Men check women out, and having discussed this truth with several friends, I have yet to find one male or female willing to say, "Yes, I agree that men like to observe the female body, but I do not think men get condemned for that."

Yeah, right -- men are notorious for ogling anything with two breasts, two legs and hips (although hips are not always crucial). You would think from such negativity that every male was a Bill Clinton or hooting construction worker, and since women do not have such a bad reputation, every female must be a Sister Chastity.

I hate to admit this, but I check men out. Shocking, I know, but I have actually said to friends, "Wow, did you notice the guy in the red sweater?" and a friend would actually reply, "Damn, now that's a nice ass." Men are accused of ogling women, but women ogle just as much as men do.

Sometimes, I think we ogle more.

And why shouldn't we look? If we are going to study economics, Russian literature and earth sciences during the day (and night), we might as well study the male body during dinner. It makes for entertaining conversation. After a long day or before a long night, my friends and I would rather compare our tastes in men than have the "Let me tell you about this calculus problem" conversation. For example, two of my best friends like BIG men. I, however, am frightened by the football player type; I prefer guys more in my height range. Two of my friends yelled at me for this while we were gorging ourselves before finals at Westside. Why? They showed me a guy in their math class -- I thought he was big and not that hot, and so they thought I was crazy.

I feel as if I have betrayed some sacred secret in admitting that other females and I check guys out, but, oh well, I was not harboring any hopes of being a Secret Service Agent. Besides, we cannot condemn and condone the same act just because of gender unless we want to be guilty of the double standard. As it is, the double standard exists enough in issues such as the workplace and parenthood. Let's eliminate a little hypocrisy, if only in the shallow issue of checking people out.

However, I am not condoning blatant ogling; I would love to bulldoze such ogling off the face of the earth. I believe that guys are condemned more for looking at the opposite sex because they are more obvious than woman. We women have more refined "checking out" techniques.

Let's say I'm eating dinner with Jane (Jane is hypothetical; don't think I'm betraying a friend). Jane whispers, "Hey, the hot guy from my philosophy class I was telling you about, he just sat down behind you." Now, my impulse might be to swing around in my seat, stare at the dude behind me, point and audibly ask my friend, "Is that the guy?" However, I resist this temptation and instead coolly drop my napkin on the ground. As I go to pick it up, I glance up and note the hot guy. Here lies the essential difference between me and my guy friends: I am subtle, they are not.
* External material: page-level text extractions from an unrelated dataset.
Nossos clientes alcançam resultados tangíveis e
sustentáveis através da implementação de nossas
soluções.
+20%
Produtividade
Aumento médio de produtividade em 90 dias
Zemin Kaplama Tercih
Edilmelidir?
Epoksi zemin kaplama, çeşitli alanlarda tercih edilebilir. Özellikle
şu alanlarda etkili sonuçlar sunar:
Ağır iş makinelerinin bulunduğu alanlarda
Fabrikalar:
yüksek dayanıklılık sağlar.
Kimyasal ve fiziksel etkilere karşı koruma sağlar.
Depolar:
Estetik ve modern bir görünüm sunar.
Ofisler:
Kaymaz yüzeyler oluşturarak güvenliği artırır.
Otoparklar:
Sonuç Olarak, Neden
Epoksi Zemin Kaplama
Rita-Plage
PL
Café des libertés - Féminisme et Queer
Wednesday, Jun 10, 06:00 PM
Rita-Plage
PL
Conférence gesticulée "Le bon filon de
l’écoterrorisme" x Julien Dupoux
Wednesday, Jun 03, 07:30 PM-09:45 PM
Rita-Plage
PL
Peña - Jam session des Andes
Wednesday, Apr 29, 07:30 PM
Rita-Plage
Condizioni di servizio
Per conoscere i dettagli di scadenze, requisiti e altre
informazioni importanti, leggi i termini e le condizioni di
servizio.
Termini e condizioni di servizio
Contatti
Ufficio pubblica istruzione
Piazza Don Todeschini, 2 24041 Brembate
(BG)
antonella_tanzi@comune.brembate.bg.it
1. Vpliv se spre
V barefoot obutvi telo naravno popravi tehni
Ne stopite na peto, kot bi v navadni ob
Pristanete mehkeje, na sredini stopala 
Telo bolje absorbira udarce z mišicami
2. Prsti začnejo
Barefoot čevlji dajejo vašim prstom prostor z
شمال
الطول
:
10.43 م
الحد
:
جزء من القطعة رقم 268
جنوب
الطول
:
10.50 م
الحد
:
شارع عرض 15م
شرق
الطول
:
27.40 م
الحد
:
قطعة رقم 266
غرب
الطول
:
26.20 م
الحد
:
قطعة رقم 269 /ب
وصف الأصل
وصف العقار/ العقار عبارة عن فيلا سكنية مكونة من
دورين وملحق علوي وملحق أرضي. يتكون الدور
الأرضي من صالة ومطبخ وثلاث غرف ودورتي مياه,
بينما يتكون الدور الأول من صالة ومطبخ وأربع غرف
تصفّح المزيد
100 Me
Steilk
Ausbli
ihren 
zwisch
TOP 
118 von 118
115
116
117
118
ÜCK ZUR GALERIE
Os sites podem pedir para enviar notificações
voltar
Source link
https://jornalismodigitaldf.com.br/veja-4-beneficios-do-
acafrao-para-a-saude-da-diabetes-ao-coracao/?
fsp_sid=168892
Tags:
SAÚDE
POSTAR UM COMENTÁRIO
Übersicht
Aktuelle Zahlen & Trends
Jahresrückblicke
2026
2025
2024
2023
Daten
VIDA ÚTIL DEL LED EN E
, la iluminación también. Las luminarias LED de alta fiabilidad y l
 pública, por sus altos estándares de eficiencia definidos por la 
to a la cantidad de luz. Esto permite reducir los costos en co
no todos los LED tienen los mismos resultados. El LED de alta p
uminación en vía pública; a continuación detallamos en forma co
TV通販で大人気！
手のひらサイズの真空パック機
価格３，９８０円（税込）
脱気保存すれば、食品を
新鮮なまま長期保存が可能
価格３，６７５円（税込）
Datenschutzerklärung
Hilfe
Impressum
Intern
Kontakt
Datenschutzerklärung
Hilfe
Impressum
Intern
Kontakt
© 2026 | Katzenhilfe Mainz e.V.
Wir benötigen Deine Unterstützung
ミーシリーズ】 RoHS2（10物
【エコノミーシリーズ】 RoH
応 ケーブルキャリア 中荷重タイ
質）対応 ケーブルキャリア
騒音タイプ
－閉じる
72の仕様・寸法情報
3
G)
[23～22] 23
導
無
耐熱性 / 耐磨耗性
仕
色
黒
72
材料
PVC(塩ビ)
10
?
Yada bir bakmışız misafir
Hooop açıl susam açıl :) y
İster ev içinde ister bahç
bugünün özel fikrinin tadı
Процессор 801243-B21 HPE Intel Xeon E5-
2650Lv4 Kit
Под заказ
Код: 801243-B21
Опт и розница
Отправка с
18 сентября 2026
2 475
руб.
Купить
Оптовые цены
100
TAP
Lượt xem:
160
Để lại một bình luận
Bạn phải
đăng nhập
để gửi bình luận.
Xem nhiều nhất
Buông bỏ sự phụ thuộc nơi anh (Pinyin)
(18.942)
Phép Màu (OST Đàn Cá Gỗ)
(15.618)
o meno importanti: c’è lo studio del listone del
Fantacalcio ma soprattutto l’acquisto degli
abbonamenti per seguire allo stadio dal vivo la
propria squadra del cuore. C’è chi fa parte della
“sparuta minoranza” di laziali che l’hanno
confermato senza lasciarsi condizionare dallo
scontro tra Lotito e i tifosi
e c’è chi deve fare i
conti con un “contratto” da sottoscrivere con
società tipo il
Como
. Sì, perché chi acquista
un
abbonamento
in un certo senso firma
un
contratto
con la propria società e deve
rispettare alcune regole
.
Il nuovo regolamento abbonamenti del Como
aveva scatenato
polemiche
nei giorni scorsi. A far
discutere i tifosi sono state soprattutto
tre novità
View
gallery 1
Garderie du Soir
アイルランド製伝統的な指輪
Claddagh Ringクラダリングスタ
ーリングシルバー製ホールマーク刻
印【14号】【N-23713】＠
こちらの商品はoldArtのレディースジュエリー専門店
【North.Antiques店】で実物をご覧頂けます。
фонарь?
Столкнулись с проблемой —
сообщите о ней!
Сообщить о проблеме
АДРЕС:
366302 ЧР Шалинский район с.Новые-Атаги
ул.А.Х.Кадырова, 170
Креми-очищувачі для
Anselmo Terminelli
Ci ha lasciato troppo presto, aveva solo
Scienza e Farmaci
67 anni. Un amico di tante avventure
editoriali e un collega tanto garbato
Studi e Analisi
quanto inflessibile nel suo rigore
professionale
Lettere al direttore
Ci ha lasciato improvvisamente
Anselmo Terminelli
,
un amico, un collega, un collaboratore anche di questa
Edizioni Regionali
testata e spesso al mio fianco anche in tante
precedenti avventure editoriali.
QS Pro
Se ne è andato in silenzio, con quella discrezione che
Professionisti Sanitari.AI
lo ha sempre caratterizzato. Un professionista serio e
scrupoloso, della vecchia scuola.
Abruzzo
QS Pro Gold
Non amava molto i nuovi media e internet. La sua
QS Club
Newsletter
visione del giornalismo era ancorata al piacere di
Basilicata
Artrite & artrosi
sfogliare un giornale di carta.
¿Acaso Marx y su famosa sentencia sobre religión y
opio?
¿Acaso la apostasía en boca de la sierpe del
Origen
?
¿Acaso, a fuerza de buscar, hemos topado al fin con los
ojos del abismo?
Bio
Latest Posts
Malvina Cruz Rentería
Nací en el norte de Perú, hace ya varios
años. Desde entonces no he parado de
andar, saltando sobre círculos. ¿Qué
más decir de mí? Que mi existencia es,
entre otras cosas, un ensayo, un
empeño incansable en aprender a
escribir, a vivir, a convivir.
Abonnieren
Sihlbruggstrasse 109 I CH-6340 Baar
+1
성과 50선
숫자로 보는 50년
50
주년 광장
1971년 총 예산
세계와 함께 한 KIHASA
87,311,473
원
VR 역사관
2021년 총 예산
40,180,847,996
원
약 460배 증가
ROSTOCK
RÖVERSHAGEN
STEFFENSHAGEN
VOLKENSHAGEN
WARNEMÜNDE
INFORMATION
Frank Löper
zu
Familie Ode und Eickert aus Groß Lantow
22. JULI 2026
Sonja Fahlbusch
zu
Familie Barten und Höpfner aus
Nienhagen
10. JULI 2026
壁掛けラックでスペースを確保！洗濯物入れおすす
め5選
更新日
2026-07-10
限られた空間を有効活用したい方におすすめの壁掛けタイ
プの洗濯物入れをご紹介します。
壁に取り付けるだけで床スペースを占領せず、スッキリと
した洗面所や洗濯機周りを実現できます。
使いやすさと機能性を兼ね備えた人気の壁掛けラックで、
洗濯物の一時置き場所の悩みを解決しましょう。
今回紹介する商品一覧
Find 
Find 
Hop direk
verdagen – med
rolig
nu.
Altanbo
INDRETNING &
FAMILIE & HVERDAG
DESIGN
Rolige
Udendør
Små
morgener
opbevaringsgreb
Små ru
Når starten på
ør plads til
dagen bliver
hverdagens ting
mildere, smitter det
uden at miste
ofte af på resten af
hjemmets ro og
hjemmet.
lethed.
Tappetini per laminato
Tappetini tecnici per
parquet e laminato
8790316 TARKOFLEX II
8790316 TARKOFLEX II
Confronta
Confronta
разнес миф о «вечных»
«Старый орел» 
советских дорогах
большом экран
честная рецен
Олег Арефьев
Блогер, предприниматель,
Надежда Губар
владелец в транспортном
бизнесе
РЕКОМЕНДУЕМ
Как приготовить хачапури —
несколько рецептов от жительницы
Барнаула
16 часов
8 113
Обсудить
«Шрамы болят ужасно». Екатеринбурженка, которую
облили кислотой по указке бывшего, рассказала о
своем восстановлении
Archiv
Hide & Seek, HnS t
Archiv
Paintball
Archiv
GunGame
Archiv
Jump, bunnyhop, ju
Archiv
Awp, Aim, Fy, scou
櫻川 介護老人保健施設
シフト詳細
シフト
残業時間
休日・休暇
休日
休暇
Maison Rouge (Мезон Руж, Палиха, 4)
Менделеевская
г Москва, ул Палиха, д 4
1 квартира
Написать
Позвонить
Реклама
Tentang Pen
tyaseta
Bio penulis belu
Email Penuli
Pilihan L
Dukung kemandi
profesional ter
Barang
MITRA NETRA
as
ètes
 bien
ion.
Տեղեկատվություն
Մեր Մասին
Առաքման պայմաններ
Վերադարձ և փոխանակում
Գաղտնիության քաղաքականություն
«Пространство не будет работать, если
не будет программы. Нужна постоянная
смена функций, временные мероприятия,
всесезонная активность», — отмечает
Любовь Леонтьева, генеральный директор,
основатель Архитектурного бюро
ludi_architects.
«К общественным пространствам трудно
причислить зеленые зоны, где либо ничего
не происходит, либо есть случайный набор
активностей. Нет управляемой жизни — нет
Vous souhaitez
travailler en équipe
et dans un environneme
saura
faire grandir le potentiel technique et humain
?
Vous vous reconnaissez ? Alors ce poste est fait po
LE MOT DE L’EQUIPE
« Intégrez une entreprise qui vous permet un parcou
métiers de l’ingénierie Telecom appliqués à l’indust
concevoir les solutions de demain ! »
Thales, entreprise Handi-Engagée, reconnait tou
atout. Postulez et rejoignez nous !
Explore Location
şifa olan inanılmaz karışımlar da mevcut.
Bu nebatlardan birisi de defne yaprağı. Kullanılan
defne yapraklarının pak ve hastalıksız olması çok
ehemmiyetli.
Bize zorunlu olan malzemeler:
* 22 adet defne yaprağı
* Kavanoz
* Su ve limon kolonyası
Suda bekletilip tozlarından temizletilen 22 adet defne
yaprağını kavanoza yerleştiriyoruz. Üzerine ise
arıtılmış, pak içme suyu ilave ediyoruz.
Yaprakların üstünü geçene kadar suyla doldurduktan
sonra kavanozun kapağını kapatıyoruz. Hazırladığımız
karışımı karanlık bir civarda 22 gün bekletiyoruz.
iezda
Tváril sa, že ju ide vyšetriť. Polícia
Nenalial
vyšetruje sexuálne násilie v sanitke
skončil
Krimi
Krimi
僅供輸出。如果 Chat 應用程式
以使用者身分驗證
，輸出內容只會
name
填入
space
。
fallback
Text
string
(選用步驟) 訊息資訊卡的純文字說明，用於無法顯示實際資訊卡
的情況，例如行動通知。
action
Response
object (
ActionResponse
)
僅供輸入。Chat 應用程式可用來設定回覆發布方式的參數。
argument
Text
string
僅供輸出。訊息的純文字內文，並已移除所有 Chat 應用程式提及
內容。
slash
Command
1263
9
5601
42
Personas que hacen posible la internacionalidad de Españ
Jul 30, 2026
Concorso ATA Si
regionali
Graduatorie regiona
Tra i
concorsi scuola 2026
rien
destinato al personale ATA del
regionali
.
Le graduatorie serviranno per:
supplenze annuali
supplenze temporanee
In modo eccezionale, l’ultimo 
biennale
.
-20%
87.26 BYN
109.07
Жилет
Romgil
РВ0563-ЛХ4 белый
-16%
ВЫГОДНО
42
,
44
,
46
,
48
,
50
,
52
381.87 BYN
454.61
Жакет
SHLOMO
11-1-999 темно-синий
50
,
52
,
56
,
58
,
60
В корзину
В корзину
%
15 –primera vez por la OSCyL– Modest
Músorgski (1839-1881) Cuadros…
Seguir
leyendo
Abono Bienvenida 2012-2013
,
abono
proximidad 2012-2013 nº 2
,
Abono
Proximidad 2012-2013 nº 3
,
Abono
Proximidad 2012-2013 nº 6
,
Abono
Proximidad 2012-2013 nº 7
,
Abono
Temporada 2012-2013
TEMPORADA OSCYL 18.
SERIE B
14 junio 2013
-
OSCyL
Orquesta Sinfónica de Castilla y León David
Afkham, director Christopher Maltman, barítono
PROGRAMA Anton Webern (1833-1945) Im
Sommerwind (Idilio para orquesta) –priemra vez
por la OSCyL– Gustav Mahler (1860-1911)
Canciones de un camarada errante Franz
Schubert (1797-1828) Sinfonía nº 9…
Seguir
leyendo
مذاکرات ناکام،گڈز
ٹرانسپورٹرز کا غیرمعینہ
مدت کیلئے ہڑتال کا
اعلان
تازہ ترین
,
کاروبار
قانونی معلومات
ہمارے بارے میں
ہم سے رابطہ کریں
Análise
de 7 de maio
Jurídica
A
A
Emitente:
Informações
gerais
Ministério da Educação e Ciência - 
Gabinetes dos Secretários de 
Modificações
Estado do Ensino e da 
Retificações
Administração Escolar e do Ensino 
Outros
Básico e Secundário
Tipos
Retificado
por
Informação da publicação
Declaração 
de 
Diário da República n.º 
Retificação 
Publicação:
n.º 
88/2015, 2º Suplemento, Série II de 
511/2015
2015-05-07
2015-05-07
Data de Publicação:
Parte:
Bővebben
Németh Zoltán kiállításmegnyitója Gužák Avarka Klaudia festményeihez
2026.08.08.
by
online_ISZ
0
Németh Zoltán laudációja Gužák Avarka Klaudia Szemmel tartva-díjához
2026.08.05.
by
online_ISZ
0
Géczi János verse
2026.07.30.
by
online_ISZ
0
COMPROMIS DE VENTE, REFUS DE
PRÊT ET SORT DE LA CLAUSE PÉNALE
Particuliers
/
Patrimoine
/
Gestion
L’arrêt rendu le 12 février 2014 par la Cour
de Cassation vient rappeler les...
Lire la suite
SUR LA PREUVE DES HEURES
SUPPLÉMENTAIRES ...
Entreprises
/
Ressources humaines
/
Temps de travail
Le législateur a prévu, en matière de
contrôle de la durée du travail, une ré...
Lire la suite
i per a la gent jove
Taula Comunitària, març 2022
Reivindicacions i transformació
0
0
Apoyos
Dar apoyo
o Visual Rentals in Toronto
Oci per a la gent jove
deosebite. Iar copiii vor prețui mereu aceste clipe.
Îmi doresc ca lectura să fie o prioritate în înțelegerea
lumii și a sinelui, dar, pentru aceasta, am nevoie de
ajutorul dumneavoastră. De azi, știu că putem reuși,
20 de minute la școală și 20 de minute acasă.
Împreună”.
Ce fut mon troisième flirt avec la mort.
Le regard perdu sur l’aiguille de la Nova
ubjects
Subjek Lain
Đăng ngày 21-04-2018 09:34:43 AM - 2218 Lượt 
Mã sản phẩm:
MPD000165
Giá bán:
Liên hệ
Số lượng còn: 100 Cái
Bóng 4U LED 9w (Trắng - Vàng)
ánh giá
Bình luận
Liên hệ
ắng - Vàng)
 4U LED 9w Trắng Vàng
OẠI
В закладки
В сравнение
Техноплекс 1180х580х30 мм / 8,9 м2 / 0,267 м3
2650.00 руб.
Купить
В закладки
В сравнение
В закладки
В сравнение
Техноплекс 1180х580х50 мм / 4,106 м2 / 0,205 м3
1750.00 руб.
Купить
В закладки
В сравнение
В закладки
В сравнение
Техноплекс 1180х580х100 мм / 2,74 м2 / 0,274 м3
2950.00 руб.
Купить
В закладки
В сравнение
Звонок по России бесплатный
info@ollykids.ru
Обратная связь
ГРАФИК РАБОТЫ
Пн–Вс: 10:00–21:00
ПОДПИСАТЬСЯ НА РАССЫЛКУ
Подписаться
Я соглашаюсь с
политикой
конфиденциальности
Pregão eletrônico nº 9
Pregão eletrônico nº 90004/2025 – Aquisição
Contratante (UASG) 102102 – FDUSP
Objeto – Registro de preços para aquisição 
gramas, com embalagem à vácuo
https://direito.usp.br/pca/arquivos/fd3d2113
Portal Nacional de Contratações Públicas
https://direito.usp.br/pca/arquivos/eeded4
A friend recently told me a story which confirms all my convictions about how obvious guys can be when checking out a female. "Peter" was visiting his friend at his college. While the two walked across a dorm's common area, Peter noticed that his friend was staring intently at something. Peter inferred that it must be an exceptional woman, and indeed it was. Peter also noted that his friend was walking directly for a pillar but could not tear his attention from such a fine creature. Being such a great friend, Peter chose to say nothing and BAM his friend walked smacked into the pillar and fell to the ground. I thought such blatant ogling only existed in the movies and comic strips, but Peter's friend has demonstrated otherwise.

However, when all is said and done, ogling is not a terrible crime. Guys could learn how to be a little more subtle, but they do not need to abandon this extracurricular activity in order to be upstanding citizens. Yet let's not call it ogling or checking out. The connotation of those words makes it seem so shallow. Let's call it "admiration." Men admire women; women admire men; I don't think we're all going to burn in hell.